= Action item A =
Return the portion of the post below about adding students to a list, from "I have also" up to and including "the same result.", copied character for character.
= Action item B =
In the post below about adding students to a list, what did the writer try besides passing arguments to the constructor?

= Passage provided =
--- START ---

I have also tried using the default constructor and using properties instead of arguments, then adding the student to the list however I receive the same result.

Any help in adding objects to an object list with a foreach loop would be greatly appreciated.

foreach loop:

foreach (DataRow datrow in dt.Rows)
{
    Student stud = new Student(
        datrow["ID"].ToString(),
        datrow["fName"].ToString(),
        datrow["lName"].ToString(),
        datrow["GPA"].ToString(),
        datrow["Graduate"].ToString()
    );
    studentList.Add(stud);
}

My Student Constructor:

public Student(
    string studentID,
    string fName,
    string lName,
    string studentGPA,
    string graduate)
{
    iD = studentID;
    firstName = fName;
    lastName = lName;
    gPA = studentGPA;
    grad = graduate;
}

statement used to fill dt

                OleDbCommand cmd = new OleDbCommand(strSql, con);
                con.Open();
                cmd.CommandType = CommandType.Text;
                OleDbDataAdapter dc = new OleDbDataAdapter(cmd);
                dc.Fill(ds, "ID");
                dt = ds.Tables["ID"];
                const char DELIM = ',';
                foreach (DataRow datrow in dt.Rows)

--- END ---

= Information given =

--- START ---

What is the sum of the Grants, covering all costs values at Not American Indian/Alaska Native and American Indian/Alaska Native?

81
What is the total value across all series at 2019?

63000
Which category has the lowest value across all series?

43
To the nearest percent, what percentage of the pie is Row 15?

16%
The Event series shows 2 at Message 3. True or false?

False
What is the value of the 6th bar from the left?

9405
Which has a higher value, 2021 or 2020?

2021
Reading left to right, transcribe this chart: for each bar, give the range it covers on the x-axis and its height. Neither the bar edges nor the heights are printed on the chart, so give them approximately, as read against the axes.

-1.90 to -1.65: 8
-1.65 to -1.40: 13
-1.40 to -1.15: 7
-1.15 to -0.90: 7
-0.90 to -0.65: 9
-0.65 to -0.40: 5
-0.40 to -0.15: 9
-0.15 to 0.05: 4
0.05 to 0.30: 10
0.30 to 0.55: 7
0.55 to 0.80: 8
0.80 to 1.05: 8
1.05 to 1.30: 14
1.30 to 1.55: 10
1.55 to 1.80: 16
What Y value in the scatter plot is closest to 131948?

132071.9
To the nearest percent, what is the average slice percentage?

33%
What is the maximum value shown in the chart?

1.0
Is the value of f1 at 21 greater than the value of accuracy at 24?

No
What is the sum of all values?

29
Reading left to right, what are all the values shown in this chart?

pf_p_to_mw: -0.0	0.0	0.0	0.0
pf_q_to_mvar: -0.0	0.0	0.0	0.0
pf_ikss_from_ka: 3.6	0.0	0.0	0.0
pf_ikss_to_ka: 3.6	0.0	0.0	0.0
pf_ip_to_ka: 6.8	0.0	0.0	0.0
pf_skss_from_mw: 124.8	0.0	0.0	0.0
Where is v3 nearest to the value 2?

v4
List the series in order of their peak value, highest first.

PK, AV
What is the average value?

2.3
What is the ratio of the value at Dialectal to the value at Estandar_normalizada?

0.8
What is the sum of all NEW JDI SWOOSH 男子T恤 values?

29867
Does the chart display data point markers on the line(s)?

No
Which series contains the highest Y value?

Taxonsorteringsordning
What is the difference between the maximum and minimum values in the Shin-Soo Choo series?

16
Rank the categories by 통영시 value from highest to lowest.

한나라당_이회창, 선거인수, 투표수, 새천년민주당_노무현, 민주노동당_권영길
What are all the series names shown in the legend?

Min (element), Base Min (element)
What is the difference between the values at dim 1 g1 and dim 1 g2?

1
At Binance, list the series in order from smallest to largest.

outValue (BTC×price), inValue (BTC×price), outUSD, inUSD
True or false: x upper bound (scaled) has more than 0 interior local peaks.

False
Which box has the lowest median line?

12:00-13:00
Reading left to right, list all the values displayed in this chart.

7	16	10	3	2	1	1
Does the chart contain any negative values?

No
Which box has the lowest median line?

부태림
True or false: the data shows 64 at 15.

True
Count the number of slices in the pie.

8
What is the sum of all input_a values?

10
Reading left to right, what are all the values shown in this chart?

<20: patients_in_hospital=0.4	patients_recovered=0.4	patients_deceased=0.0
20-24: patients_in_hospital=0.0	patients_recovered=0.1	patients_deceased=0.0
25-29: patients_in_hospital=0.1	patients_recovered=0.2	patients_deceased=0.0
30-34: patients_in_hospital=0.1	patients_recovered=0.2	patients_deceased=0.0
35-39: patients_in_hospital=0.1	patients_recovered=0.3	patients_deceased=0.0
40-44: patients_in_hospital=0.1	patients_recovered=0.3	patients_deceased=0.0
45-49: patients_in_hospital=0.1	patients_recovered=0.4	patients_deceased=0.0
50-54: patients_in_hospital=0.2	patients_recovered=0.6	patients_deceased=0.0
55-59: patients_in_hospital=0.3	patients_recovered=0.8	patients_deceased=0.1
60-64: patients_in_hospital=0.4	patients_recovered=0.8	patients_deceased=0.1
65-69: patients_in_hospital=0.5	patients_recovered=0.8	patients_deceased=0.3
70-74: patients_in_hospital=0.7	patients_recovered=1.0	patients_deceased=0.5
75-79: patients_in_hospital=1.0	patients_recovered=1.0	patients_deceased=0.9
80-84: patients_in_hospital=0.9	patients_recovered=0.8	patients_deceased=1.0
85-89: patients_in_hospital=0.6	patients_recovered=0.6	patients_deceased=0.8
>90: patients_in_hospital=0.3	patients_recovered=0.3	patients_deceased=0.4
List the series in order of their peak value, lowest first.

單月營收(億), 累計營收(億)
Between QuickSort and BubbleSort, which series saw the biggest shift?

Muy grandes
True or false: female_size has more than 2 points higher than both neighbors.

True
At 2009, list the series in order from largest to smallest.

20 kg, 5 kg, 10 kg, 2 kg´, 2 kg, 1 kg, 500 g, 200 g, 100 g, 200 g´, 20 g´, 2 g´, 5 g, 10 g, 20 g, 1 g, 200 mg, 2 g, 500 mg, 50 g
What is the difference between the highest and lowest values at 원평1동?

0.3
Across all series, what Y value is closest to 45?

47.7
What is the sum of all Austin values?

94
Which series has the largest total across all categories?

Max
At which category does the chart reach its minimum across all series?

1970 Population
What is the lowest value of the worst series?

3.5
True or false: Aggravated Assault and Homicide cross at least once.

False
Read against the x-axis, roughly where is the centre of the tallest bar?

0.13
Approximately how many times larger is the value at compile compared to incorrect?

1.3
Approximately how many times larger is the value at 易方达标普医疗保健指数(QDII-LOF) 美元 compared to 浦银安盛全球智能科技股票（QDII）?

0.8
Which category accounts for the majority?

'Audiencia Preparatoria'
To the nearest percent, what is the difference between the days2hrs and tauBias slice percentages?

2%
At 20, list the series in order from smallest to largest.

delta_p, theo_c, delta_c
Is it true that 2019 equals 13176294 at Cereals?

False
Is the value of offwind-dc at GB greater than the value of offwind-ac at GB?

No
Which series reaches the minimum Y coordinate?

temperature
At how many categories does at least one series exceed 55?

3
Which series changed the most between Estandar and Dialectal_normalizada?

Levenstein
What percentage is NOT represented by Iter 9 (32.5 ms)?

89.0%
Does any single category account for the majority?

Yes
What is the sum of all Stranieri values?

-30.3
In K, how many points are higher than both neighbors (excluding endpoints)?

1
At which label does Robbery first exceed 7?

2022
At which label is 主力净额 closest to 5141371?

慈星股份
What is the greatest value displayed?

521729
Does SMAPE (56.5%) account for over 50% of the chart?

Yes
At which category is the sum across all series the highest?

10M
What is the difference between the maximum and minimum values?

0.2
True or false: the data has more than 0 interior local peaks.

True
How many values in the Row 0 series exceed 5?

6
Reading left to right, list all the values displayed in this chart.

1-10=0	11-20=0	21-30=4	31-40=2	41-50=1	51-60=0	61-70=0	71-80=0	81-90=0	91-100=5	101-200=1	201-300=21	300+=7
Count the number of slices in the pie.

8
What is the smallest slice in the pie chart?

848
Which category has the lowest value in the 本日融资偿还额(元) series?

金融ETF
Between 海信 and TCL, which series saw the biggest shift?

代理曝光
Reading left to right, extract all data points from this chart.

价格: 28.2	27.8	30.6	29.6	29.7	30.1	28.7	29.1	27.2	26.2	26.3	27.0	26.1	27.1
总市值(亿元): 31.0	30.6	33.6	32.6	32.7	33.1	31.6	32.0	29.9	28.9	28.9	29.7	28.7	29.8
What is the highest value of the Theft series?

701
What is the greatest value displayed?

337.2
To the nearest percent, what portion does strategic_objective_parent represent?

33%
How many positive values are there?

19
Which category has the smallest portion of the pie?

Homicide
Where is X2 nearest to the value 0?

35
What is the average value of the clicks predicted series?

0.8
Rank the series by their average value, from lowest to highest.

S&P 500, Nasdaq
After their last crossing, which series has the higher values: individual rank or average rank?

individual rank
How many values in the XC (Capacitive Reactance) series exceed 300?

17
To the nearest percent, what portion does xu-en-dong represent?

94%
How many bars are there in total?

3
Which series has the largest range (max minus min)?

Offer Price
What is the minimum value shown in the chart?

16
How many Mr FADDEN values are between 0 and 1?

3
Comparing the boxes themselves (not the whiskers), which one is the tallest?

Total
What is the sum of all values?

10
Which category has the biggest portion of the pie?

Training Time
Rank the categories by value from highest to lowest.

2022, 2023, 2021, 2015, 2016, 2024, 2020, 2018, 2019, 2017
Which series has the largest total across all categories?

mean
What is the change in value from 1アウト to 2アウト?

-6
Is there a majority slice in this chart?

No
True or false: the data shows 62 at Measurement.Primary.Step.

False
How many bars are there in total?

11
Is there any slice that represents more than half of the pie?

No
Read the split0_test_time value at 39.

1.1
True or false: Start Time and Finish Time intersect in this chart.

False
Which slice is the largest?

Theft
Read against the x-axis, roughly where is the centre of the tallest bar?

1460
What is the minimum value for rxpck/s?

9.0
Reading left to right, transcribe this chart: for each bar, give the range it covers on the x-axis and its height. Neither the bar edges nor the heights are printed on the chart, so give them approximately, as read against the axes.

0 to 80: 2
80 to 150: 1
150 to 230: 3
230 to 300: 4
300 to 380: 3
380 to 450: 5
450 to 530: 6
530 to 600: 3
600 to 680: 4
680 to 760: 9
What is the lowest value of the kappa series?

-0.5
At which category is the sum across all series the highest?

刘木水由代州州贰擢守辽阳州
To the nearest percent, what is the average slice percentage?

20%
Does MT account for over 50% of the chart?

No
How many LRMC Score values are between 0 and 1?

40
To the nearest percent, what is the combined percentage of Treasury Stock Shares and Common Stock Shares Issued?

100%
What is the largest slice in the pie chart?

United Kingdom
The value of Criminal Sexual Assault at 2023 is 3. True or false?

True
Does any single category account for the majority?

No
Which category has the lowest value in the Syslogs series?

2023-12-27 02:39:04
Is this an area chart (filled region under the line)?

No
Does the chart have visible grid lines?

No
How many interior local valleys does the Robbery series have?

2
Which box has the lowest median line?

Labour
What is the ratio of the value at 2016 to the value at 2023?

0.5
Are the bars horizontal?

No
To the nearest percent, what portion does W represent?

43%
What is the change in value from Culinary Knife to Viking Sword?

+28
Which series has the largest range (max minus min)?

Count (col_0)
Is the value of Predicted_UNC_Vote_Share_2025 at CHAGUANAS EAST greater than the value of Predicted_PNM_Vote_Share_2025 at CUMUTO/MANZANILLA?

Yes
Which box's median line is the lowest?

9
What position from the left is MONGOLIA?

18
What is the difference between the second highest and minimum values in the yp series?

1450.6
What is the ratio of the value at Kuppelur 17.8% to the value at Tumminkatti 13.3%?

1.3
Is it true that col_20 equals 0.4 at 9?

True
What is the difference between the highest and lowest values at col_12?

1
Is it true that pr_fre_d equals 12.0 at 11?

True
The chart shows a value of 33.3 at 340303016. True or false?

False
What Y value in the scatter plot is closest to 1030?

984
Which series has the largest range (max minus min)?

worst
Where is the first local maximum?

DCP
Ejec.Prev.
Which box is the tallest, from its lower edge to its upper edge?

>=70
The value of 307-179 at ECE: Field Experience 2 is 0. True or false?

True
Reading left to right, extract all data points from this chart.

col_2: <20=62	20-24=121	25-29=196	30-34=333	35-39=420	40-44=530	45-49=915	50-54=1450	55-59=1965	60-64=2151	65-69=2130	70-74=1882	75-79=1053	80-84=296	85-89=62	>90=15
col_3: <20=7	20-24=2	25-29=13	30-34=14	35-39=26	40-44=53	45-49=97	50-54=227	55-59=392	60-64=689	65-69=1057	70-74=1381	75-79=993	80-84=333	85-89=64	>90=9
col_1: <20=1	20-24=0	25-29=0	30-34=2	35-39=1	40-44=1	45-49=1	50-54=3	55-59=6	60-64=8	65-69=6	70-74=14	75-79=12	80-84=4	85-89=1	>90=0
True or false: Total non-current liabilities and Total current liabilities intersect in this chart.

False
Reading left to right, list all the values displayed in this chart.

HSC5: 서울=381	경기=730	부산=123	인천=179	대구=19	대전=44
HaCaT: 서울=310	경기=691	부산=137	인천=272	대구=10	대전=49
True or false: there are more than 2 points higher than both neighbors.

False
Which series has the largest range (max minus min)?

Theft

--- END ---

= Response box A =
I have also tried using the default constructor and using properties instead of arguments, then adding the student to the list however I receive the same result.

= Response box B =
The writer tried using the default constructor and setting properties instead of passing arguments, then adding the student to the list.